Microsoft's own efforts to build a cohesive development environment for both the Windows CE-based Windows Mobile 6 and its desktop Windows XP/Vista/7 platform initially revolved around the company's .Net APIs before shifting Windows Phone 7 to use Microsoft's Adobe Flash-like Silverlight as its mobile app platform.
Now, Microsoft is announcing a new shift that leverages the interest in HTML5 to deliver "web-connected and web-powered" apps (similar to HP's webOS platform acquired from Palm) that will run alongside legacy Windows apps on the forthcoming Windows 8. Microsoft says this approach "is designed and optimized for touch," although the company also says "it works equally well with a mouse and keyboard."
This all happened before
Microsoft took a simmer approach to catching up to Apple's Macintosh in the early 90s, layering a Mac-like user interface on top of DOS to initially deliver Windows, resulting in an operating system that looked like a Mac but could still revert to running text-based DOS apps.
The new HTML5 layer of Windows 8 works like the Dashboard layer of Mac OS X, although rather than only supplying quick assess to simple widgets, the new "Windows 8 apps" are intended to supply a layer of highly animated, full screen, touch-based apps capable of competing with native apps running on Apple's iPad.

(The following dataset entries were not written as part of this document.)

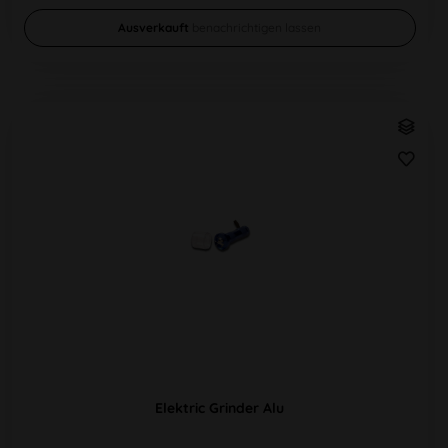
Ausverkauft
benachrichtigen lassen
Elektric Grinder Alu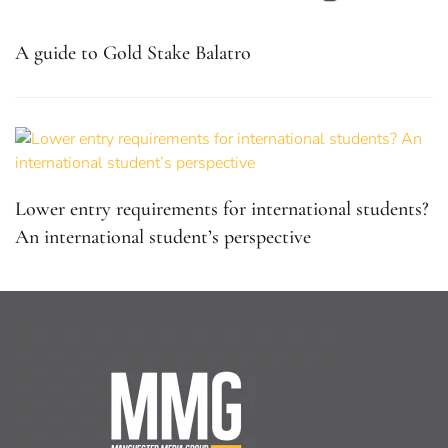
A guide to Gold Stake Balatro
Lower entry requirements for international students?
An international student’s perspective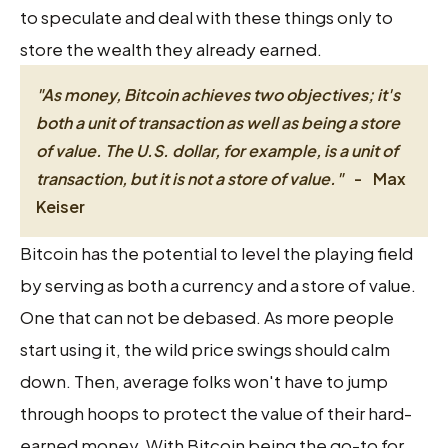
to speculate and deal with these things only to
store the wealth they already earned.
"As money, Bitcoin achieves two objectives; it's
both a unit of transaction as well as being a store
of value. The U.S. dollar, for example, is a unit of
transaction, but it is not a store of value."
-
Max
Keiser
Bitcoin has the potential to level the playing field
by serving as both a currency and a store of value.
One that can not be debased. As more people
start using it, the wild price swings should calm
down. Then, average folks won't have to jump
through hoops to protect the value of their hard-
earned money. With Bitcoin being the go-to for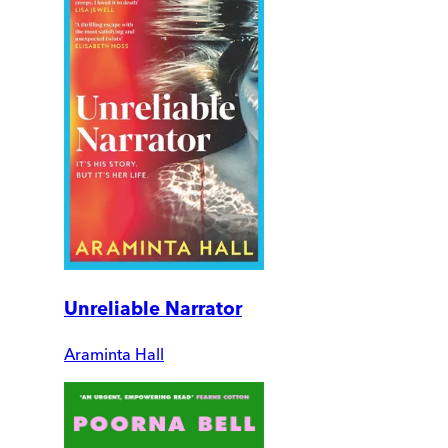
Unreliable Narrator
Araminta Hall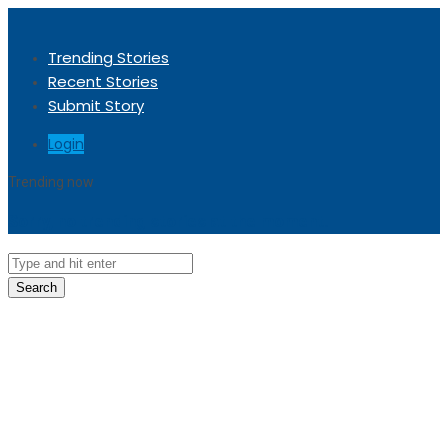
Trending Stories
Recent Stories
Submit Story
Login
Trending now
Sorry, no trending stories at the moment.
Search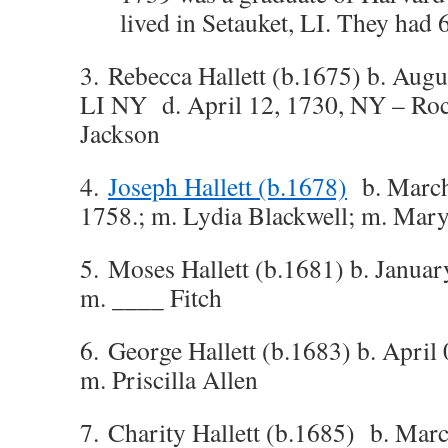
lived in Setauket, LI. They had 6
3. Rebecca Hallett (b.1675) b. Augu
LI NY d. April 12, 1730, NY – Rock
Jackson
4.
Joseph Hallett (b.1678)
b. March 
1758.; m. Lydia Blackwell; m. Mar
5. Moses Hallett (b.1681) b. Januar
m. ____ Fitch
6. George Hallett (b.1683) b. April
m. Priscilla Allen
7. Charity Hallett (b.1685) b. Mar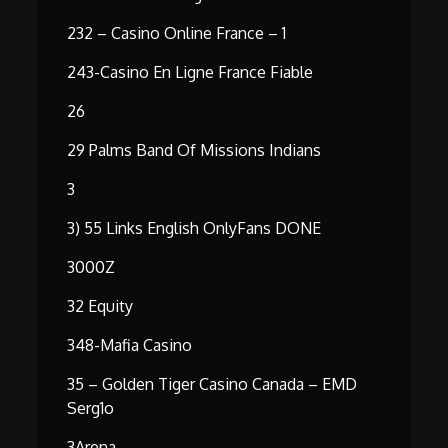
232 – Casino Online France – 1
243-Casino En Ligne France Fiable
26
29 Palms Band Of Missions Indians
3
3) 55 Links English OnlyFans DONE
3000Z
32 Equity
348-Mafia Casino
35 – Golden Tiger Casino Canada – EMD
Serg1o
3Arena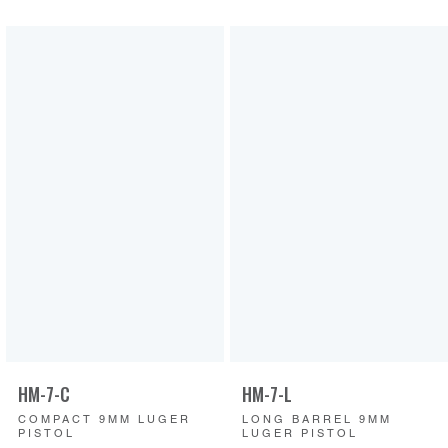
HM-7-C
HM-7-L
COMPACT 9MM LUGER
LONG BARREL 9MM
PISTOL
LUGER PISTOL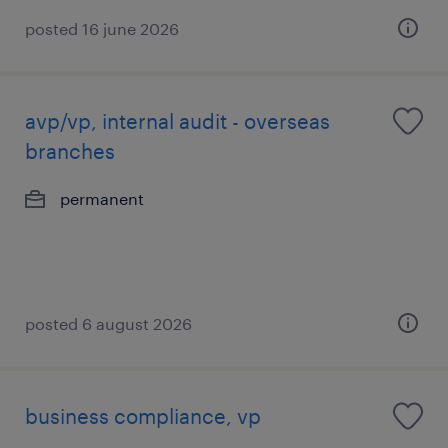
posted 16 june 2026
avp/vp, internal audit - overseas
branches
permanent
posted 6 august 2026
business compliance, vp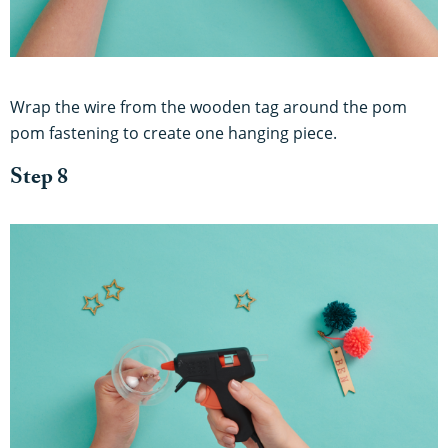
Wrap the wire from the wooden tag around the pom
pom fastening to create one hanging piece.
Step 8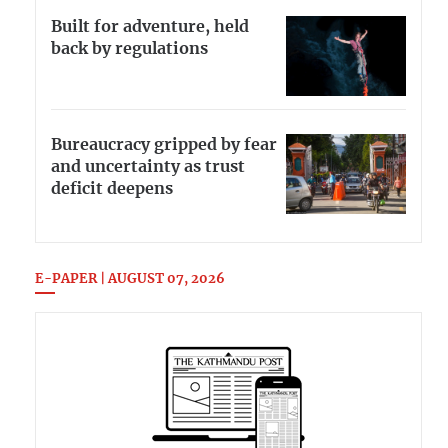
Built for adventure, held
back by regulations
Bureaucracy gripped by fear
and uncertainty as trust
deficit deepens
E-PAPER | AUGUST 07, 2026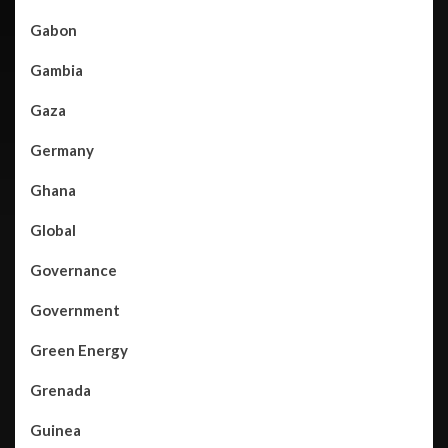
Gabon
Gambia
Gaza
Germany
Ghana
Global
Governance
Government
Green Energy
Grenada
Guinea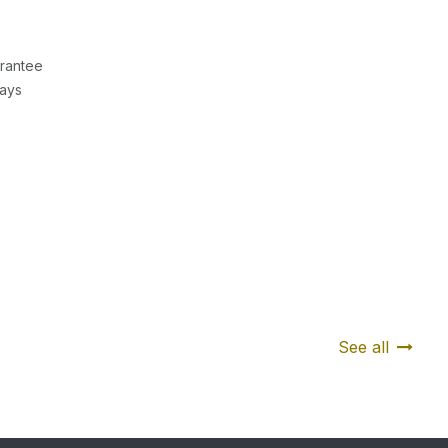
rantee
Days
See all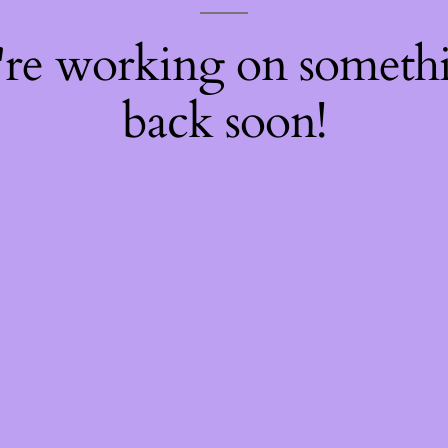
're working on somet
back soon!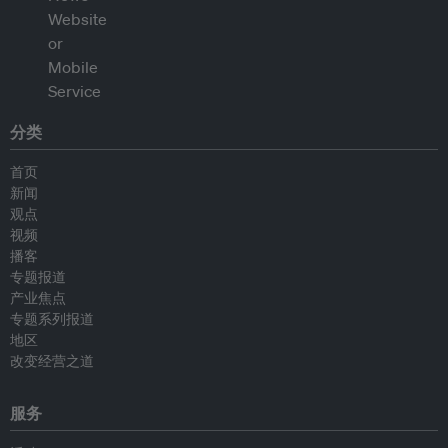
分类
首页
新闻
观点
视频
播客
专题报道
产业焦点
专题系列报道
地区
改变经营之道
服务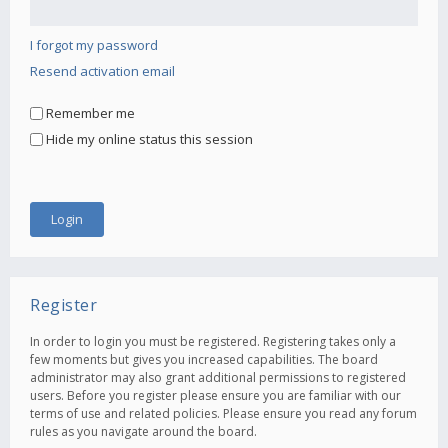
I forgot my password
Resend activation email
Remember me
Hide my online status this session
Register
In order to login you must be registered. Registering takes only a
few moments but gives you increased capabilities. The board
administrator may also grant additional permissions to registered
users. Before you register please ensure you are familiar with our
terms of use and related policies. Please ensure you read any forum
rules as you navigate around the board.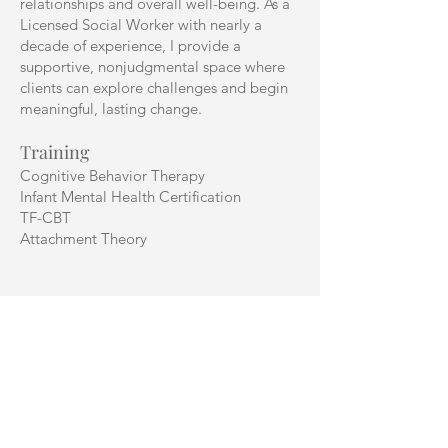
relationships and overall well-being. As a
Licensed Social Worker with nearly a
decade of experience, I provide a
supportive, nonjudgmental space where
clients can explore challenges and begin
meaningful, lasting change.
Training
Cognitive Behavior Therapy
Infant Mental Health Certification
TF-CBT
Attachment Theory
Areas of Focus
I work with individuals experiencing major
life transitions, depression, anxiety,
postpartum depression, stress, personality
disorders, ADHD, PTSD, dissociative
disorders, and relationship or attachment
concerns. I have experience supporting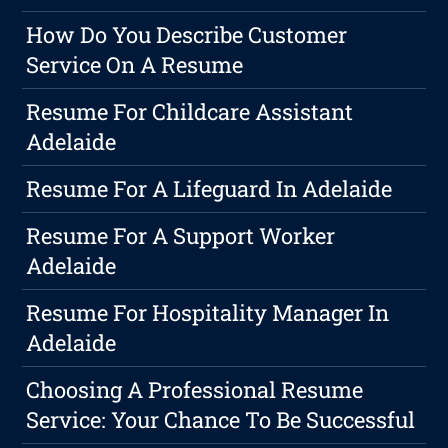
How Do You Describe Customer
Service On A Resume
Resume For Childcare Assistant
Adelaide
Resume For A Lifeguard In Adelaide
Resume For A Support Worker
Adelaide
Resume For Hospitality Manager In
Adelaide
Choosing A Professional Resume
Service: Your Chance To Be Successful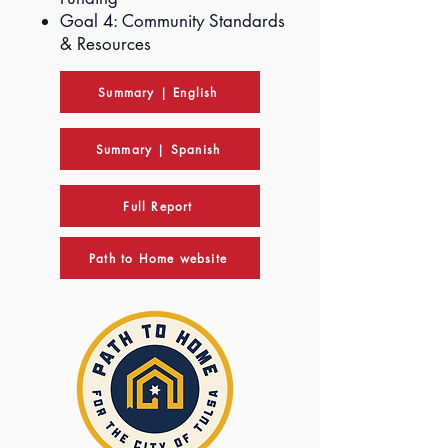
Goal 4: Community Standards
& Resources
Summary | English
Summary | Spanish
Full Report
Path to Home website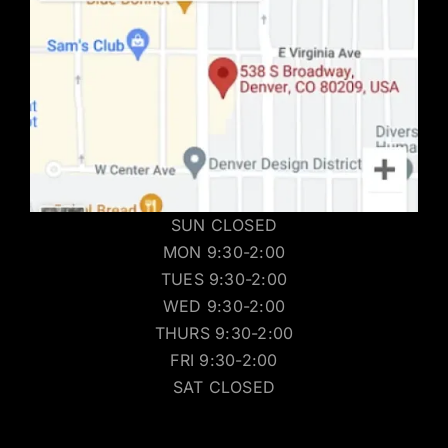
SUN CLOSED
MON 9:30-2:00
TUES 9:30-2:00
WED 9:30-2:00
THURS 9:30-2:00
FRI 9:30-2:00
SAT CLOSED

Like Apple's iOS, Windows 8 is intended to be deployed on highly mobile devices such as ARM-based tablets in addition to the conventional PCs Windows has powered in the past. Unlike Apple's iOS, which became instantly popular on the iPhone before expanding to the iPod touch and iPad, Microsoft's tile-based Zune interface hasn't yet found a significant, sustainable audience. After the Zune failed, Microsoft KIN and Windows Phone 7 have both found little interest among consumers.
Microsoft's radical experimentation with Windows Vista in 2007 caused a negative backlash from Windows PC users, which has only settled down with the more conservative release of Windows 7. Sales of PCs have yet to rebound to levels prior to the release of Vista, and new mobile devices, in particular Apple's iPad, have siphoned off a significant amount of demand among generic PCs.
Microsoft does have considerable clout among its developers and hardware makers however, and describes the new Windows 8 as its biggest risk yet, hoping the new release, due sometime over the next couple years, will bring it back into relevance among new generations of consumers.